İstanbul Büyükşehir Belediye Başkanı Ekrem İmamoğlu ve yüze yakın çalışma arkadaşı hakkında 19 Mart’ta verilen tutuklama kararı, halkın geniş kesimlerinin hak taleplerini dile getirdiği bir dizi protestoya neden oldu.
19 Mart’tan beri çeşitli biçimlerde süregelen protestolarda en önde olanlar ise genellikle üniversite öğrencileri.
Üstelik öğrenciler, yalnızca fiziki olarak önde olmanın yanında, aldıkları kararlarla da muhalefeti ve hak talebini duyurmaya çalışan halkı etkiliyor.
2 Nisan’da alınan ekonomik boykot kararı, üniversitelerden halka yayılan bir protesto biçimiydi. Ekonomik boykota ilaveten, hâlen akademik boykotu sürdüren üniversiteler de mevcut.
Rektörlerinin Cumhurbaşkanınca atanması ve kampüslerinde “İşgal Kafe” ismini verdikleri mekanda gerçekleştirdikleri boykotla, Boğaziçi Üniversitesi zaten bir süredir eylemlerin ve boykotun adresiydi.

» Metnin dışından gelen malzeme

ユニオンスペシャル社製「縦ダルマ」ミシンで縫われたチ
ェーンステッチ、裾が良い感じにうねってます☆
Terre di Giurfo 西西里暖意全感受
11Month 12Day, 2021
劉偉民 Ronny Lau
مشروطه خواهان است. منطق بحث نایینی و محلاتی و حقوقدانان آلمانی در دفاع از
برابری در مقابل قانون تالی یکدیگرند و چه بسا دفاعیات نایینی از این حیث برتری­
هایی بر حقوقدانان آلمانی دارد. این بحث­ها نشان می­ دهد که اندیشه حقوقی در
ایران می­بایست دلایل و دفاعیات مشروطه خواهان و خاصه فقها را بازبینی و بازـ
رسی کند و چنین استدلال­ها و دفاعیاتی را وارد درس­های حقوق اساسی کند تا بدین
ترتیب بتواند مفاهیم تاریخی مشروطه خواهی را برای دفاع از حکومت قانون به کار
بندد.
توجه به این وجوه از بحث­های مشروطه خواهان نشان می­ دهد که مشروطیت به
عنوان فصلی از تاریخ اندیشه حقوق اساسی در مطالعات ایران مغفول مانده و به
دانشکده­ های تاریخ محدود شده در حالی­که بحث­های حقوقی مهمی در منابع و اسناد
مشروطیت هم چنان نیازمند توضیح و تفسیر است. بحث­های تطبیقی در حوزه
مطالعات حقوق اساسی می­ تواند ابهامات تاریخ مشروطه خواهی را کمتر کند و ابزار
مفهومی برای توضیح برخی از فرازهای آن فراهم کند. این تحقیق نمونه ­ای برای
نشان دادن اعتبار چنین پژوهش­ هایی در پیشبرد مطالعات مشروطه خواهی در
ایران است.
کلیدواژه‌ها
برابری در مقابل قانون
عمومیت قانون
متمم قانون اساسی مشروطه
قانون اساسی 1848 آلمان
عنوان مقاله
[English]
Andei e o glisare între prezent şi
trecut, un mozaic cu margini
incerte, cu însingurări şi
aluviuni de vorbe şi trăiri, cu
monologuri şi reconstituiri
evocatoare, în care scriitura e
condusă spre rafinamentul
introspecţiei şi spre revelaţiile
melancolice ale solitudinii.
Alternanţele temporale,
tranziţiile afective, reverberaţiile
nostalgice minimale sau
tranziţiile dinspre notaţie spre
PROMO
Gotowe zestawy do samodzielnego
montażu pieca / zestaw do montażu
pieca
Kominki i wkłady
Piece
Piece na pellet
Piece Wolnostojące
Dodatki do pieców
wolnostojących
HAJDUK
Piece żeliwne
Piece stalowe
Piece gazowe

Boğaziçi Üniversitesi öğrencilerine, devam eden akademik ve ekonomik boykot hakkında ne düşündüklerini sorduk.
“CHP bizi takip ediyor”
Boğaziçi Üniversitesi Matematik Öğretmenliği bölümünde öğrenci, 20 yaşındaki Miraç, ekonomik boykot kararını etkili bulduklarını anlatıyor:
“Ekonomik boykotu etkili buluyorum. Bunu şöyle anlayabiliriz. Yıllar sonra iktidarın bakanları bizim sayemizde halkın arasına indiler, markette alışveriş yaptılar ve görüntü verdiler. 2 Nisan boykotunu aslında biz gençler, öğrenciler ortaya çıkardık. Cumhuriyet Halk Partisi buna sonradan destek verdi. CHP bizi takip ediyor demek yanlış olmaz.”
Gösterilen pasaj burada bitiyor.